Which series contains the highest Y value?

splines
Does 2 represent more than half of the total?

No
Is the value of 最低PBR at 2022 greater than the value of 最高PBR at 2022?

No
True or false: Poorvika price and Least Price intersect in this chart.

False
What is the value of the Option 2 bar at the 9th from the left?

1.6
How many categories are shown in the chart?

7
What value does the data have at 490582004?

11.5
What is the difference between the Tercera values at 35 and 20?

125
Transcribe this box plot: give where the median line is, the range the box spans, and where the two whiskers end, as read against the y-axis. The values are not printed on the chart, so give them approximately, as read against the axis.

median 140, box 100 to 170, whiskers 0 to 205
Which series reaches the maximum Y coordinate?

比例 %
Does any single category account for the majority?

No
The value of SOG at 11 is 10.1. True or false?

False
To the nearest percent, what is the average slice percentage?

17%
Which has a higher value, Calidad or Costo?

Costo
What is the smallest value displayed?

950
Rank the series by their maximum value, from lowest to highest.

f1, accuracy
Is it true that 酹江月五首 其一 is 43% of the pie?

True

···

Please list every line of the rows above that contains the word "whiskers", matching its case exactly.

Response box:
Transcribe this box plot: give where the median line is, the range the box spans, and where the two whiskers end, as read against the y-axis. The values are not printed on the chart, so give them approximately, as read against the axis.
median 140, box 100 to 170, whiskers 0 to 205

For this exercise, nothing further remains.